• GOAL A: List every person named in the article on Bill Cosby's defamation case.
• GOAL B: Repeat the article on Bill Cosby's defamation case word for word, from "The comedian’s lawyers" up to and including "in his home.".

• DOCUMENT EXTRACT:

● ● ●

Judge Partially Stays Bill Cosby's Defamation Case to 'Avoid Fifth Amendment Predicament'

On Monday, in Massachusetts, a judge partially stayed a defamation case against Bill Cosby brought by seven women and led by Tamara Green. The ruling will exempt him from “providing discovery while his criminal case is pending”—the criminal case in question being the one lodged in Pennsylvania by Andrea Constand.

The comedian’s lawyers have said that to “preserve Cosby’s rights against self-incrimination, all civil lawsuits should be paused,” according to The Hollywood Reporter. This is essentially the same tactic Cosby and his former lawyers used in 2004, when Andrea Constand initially told police about her alleged sexual assault by Cosby in his home.

(That case itself has been exceedingly complicated: Cosby’s current lawyers argued recently that the Pennsylvania district attorney had made a deal with Cosby’s former, now-deceased lawyers—that if he testified in Constand’s civil case against him, he’d never be hit with criminal charges for the same alleged assault. He complied, and that deposition is where we learned about his practice of securing quaaludes to pressure women into sex.)

● ● ●

• INFORMATION SHOWN:
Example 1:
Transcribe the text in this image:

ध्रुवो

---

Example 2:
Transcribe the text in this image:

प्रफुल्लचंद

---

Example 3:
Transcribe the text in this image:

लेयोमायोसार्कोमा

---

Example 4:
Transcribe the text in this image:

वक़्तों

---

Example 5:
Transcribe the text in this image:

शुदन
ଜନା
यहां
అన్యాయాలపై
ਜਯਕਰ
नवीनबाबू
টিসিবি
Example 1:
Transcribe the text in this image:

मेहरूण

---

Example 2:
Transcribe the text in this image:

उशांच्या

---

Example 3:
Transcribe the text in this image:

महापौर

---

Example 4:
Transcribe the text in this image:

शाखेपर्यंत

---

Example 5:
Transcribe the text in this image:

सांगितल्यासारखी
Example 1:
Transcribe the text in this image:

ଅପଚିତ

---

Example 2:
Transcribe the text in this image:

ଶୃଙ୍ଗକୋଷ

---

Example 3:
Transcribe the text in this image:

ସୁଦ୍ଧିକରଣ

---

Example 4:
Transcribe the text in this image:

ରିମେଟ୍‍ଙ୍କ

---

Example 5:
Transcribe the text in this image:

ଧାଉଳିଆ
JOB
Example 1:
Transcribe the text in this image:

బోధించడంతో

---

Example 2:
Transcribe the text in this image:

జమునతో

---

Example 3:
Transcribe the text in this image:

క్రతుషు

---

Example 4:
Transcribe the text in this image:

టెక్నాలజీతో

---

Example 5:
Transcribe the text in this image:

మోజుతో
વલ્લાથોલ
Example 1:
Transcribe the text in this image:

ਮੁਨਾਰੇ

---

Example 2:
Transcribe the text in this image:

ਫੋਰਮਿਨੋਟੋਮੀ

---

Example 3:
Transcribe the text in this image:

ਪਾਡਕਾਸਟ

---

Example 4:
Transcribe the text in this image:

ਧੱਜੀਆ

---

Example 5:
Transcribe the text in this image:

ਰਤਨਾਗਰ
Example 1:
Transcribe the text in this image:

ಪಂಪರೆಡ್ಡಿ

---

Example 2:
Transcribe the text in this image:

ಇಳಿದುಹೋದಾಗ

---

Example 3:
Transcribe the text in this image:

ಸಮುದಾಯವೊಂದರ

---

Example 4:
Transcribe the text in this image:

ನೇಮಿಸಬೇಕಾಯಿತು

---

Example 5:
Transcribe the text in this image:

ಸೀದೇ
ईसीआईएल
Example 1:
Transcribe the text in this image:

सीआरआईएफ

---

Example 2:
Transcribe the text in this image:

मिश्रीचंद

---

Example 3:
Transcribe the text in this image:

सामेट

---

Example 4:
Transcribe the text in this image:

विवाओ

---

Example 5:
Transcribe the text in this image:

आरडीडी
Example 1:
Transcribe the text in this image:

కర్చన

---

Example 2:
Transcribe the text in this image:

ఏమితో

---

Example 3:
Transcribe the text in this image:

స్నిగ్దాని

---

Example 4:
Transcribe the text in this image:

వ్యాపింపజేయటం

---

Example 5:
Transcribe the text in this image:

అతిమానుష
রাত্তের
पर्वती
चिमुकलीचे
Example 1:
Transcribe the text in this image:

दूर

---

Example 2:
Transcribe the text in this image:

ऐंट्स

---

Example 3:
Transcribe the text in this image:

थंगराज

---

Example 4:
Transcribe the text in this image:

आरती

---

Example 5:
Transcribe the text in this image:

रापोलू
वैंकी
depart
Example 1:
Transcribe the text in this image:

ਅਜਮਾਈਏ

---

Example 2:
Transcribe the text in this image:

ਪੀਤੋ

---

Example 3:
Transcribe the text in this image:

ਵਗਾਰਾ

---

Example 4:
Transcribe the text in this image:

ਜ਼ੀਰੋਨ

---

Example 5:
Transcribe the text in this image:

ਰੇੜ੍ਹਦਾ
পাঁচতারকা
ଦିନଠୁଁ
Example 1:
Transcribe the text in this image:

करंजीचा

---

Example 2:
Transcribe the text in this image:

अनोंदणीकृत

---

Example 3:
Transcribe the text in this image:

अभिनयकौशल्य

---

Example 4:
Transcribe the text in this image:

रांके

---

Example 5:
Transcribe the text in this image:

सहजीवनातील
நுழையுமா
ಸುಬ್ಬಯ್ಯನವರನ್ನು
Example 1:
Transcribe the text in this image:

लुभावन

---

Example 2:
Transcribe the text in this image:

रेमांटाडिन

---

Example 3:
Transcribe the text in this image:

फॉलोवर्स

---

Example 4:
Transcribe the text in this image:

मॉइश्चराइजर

● ● ●

• WRITTEN SOLUTION A:
Bill Cosby
Tamara Green
Andrea Constand

• WRITTEN SOLUTION B:
The comedian’s lawyers have said that to “preserve Cosby’s rights against self-incrimination, all civil lawsuits should be paused,” according to The Hollywood Reporter. This is essentially the same tactic Cosby and his former lawyers used in 2004, when Andrea Constand initially told police about her alleged sexual assault by Cosby in his home.